> **GOAL OF THE EXERCISE**
Copy the listing from the line that has "Buy the Book" through the line that has "Chemical pesticides", changing "RECENT POSTS" to "LATEST POSTS" and leaving everything else as it is. Omit the pictures.
/---
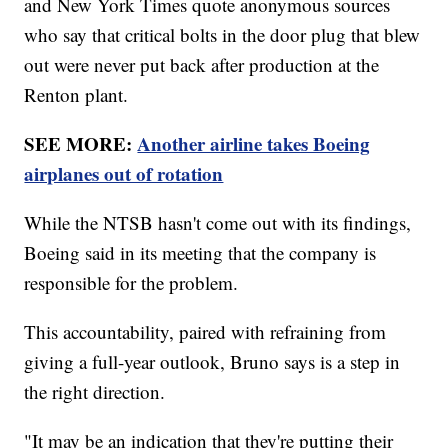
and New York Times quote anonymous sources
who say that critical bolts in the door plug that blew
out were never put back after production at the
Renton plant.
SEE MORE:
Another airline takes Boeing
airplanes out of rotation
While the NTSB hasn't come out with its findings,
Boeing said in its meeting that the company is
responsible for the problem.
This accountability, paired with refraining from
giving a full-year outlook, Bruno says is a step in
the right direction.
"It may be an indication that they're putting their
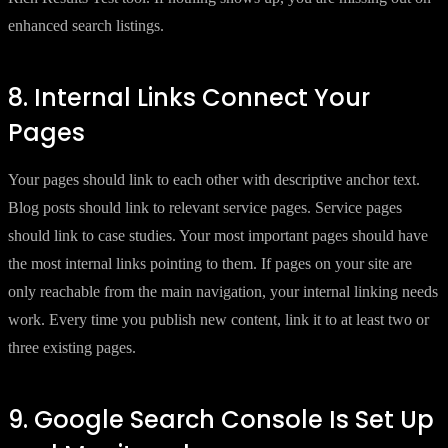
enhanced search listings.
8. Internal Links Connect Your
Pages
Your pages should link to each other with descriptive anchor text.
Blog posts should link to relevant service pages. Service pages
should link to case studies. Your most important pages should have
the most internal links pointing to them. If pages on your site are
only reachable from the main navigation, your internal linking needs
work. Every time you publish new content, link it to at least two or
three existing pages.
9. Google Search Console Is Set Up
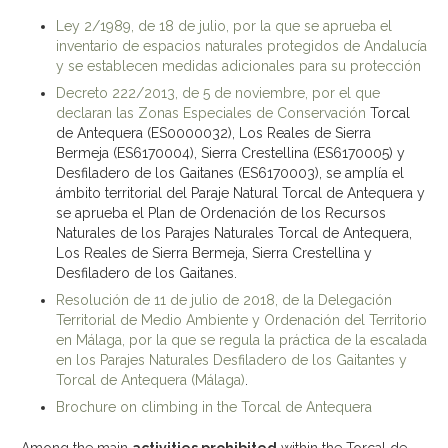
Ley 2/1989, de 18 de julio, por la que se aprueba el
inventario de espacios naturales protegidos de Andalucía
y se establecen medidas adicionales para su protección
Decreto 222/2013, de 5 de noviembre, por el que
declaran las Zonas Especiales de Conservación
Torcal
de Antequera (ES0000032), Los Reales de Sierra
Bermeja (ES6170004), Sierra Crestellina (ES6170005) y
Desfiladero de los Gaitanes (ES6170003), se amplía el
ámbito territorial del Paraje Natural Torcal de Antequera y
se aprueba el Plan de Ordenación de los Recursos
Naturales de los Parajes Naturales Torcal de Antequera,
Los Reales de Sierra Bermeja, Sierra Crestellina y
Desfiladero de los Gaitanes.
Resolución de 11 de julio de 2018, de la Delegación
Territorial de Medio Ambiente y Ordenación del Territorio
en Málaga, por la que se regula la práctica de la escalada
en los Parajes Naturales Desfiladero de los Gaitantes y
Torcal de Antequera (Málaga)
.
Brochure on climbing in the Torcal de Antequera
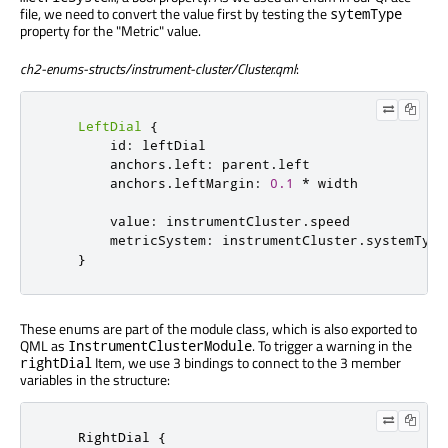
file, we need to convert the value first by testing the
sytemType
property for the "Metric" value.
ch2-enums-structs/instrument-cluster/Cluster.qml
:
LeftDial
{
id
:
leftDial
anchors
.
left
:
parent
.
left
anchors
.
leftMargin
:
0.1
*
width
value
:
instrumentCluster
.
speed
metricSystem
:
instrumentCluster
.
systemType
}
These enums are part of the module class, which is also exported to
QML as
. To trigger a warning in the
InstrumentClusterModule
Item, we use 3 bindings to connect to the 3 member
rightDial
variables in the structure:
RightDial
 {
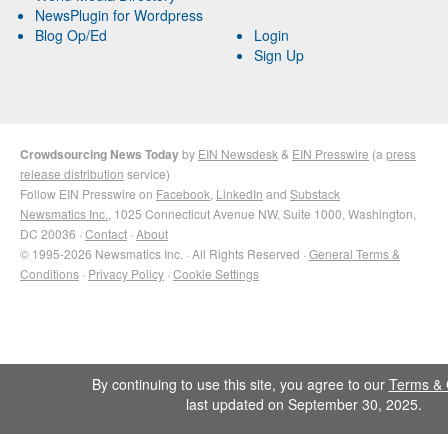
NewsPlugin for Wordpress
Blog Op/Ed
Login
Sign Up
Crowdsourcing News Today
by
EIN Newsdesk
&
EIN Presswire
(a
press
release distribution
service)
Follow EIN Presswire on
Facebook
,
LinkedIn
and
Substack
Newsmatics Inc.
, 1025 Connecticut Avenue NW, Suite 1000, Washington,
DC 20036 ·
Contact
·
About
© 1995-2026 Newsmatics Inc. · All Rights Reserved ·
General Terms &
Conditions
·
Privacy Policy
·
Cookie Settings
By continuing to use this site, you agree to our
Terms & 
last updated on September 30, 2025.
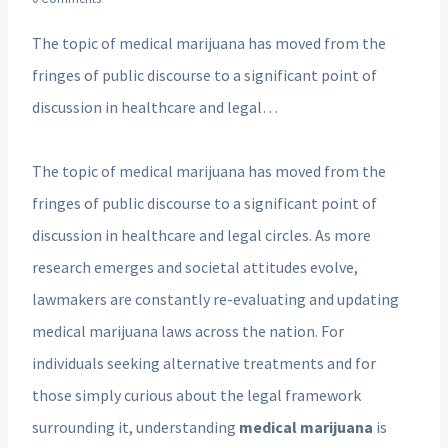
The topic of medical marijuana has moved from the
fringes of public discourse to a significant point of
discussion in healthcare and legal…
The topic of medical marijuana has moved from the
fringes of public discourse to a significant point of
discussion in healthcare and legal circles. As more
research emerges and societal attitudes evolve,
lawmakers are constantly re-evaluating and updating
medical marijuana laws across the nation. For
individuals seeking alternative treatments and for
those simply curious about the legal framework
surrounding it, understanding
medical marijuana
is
\---
/---
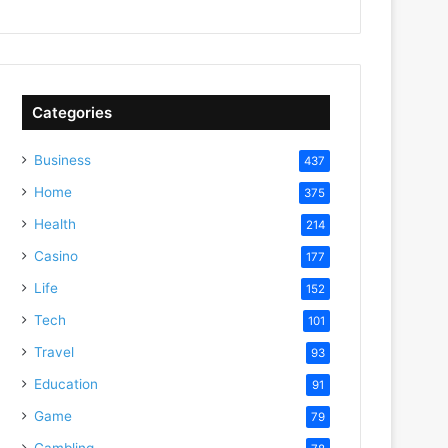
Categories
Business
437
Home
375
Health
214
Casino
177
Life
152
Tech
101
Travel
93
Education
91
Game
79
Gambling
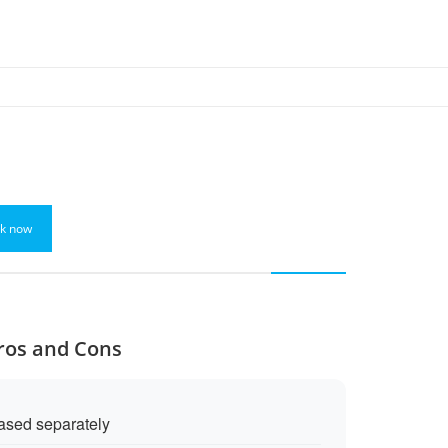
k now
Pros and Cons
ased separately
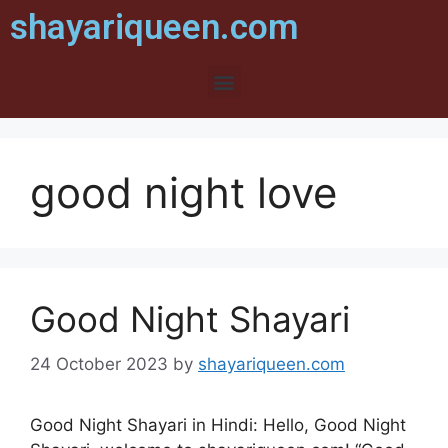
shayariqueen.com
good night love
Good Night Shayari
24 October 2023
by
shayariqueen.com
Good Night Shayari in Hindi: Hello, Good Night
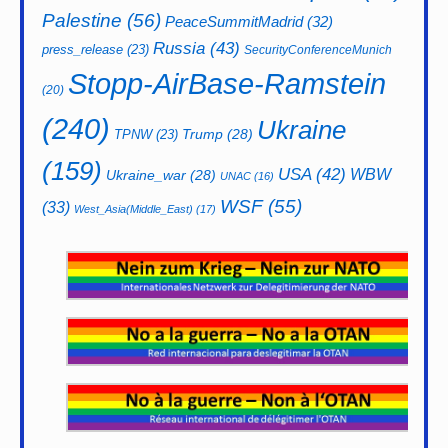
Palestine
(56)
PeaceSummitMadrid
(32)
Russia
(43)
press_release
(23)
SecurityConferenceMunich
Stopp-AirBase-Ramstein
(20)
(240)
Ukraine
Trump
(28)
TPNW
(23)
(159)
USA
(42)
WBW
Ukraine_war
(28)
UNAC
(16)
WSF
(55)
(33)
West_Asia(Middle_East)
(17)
\---
/---
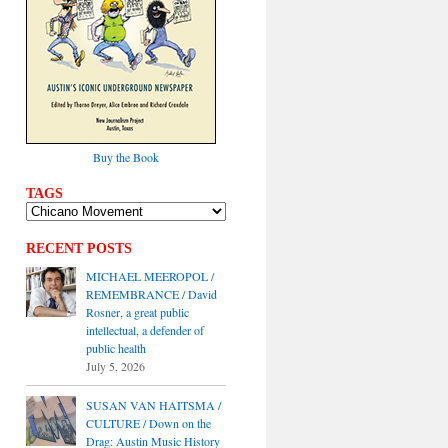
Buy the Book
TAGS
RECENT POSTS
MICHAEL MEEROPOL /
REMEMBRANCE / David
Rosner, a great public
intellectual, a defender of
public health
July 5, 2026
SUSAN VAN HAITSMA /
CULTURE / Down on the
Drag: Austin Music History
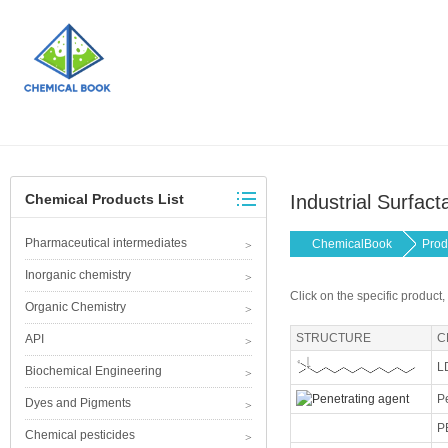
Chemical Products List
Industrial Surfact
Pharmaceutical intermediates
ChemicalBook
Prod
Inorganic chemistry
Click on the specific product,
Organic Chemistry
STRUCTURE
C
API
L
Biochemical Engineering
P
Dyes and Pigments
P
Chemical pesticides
\---
> **TASK SOLUTION**
Buy the Book
TAGS
LATEST POSTS
MICHAEL MEEROPOL /
REMEMBRANCE / David
Rosner, a great public
intellectual, a defender of
public health
July 5, 2026
SUSAN VAN HAITSMA /
CULTURE / Down on the
Drag: Austin Music History
Chemical Products List
Industrial Surfact
Pharmaceutical intermediates
ChemicalBook
Prod
Inorganic chemistry
Click on the specific product,
Organic Chemistry
STRUCTURE
C
API
L
Biochemical Engineering
P
Dyes and Pigments
P
Chemical pesticides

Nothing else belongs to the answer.